Instruction: Rewrite the text of every row below with "Economia" changed to "Economy" and nothing else altered. Omit the pictures from your answer.

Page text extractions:
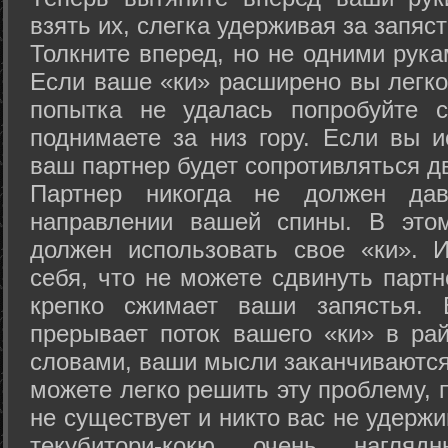
взять их, слегка удерживая за запяст
Толкните вперед, но не одними рука
Если ваше «ки» расширено вы легко
попытка не удалась попробуйте с
поднимаете за низ гору. Если вы и
ваш партнер будет сопротивляться д
Партнер никогда не должен да
направлении вашей спины. В это
должен использовать свое «ки». 
себя, что не можете сдвинуть партн
крепко сжимает ваши запястья. 
прерывает поток вашего «ки» в рай
словами, ваши мысли заканчиваются
можете легко решить эту проблему, 
не существует и никто вас не удержи
текубитори-кокю очень нагляд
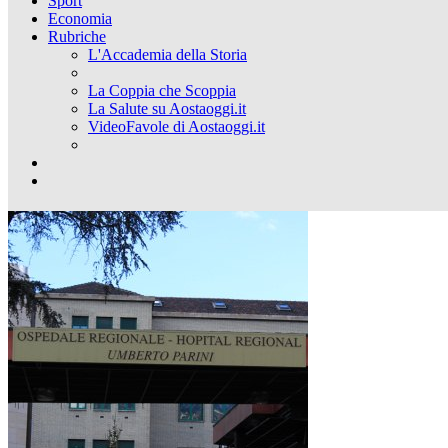
Sport
Economia
Rubriche
L'Accademia della Storia
La Coppia che Scoppia
La Salute su Aostaoggi.it
VideoFavole di Aostaoggi.it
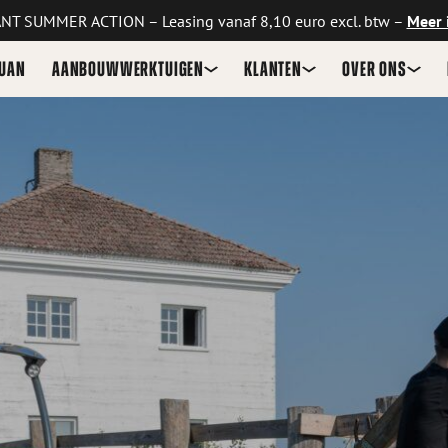
NT SUMMER ACTION – Leasing vanaf 8,10 euro excl. btw –
Meer 
GUAN
AANBOUWWERKTUIGEN
KLANTEN
OVER ONS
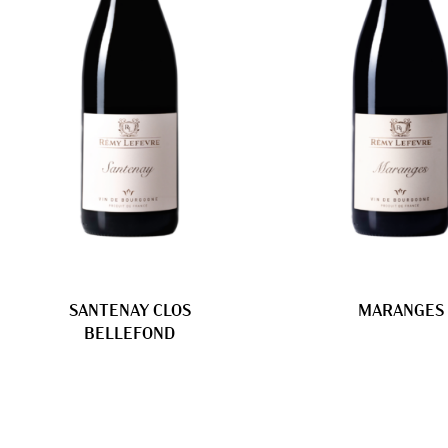
SANTENAY CLOS
MARANGES
BELLEFOND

Answer box:
взять их, слегка удерживая за запяст
Толкните вперед, но не одними рука
Если ваше «ки» расширено вы легко
попытка не удалась попробуйте с
поднимаете за низ гору. Если вы и
ваш партнер будет сопротивляться д
Партнер никогда не должен да
направлении вашей спины. В это
должен использовать свое «ки». 
себя, что не можете сдвинуть партн
крепко сжимает ваши запястья. 
прерывает поток вашего «ки» в рай
словами, ваши мысли заканчиваются
можете легко решить эту проблему, 
не существует и никто вас не удержи
текубитори-кокю очень нагляд
Sport
Economy
Rubriche
L'Accademia della Storia
La Coppia che Scoppia
La Salute su Aostaoggi.it
VideoFavole di Aostaoggi.it
NT SUMMER ACTION – Leasing vanaf 8,10 euro excl. btw –
Meer 
GUAN
AANBOUWWERKTUIGEN
KLANTEN
OVER ONS
SANTENAY CLOS
MARANGES
BELLEFOND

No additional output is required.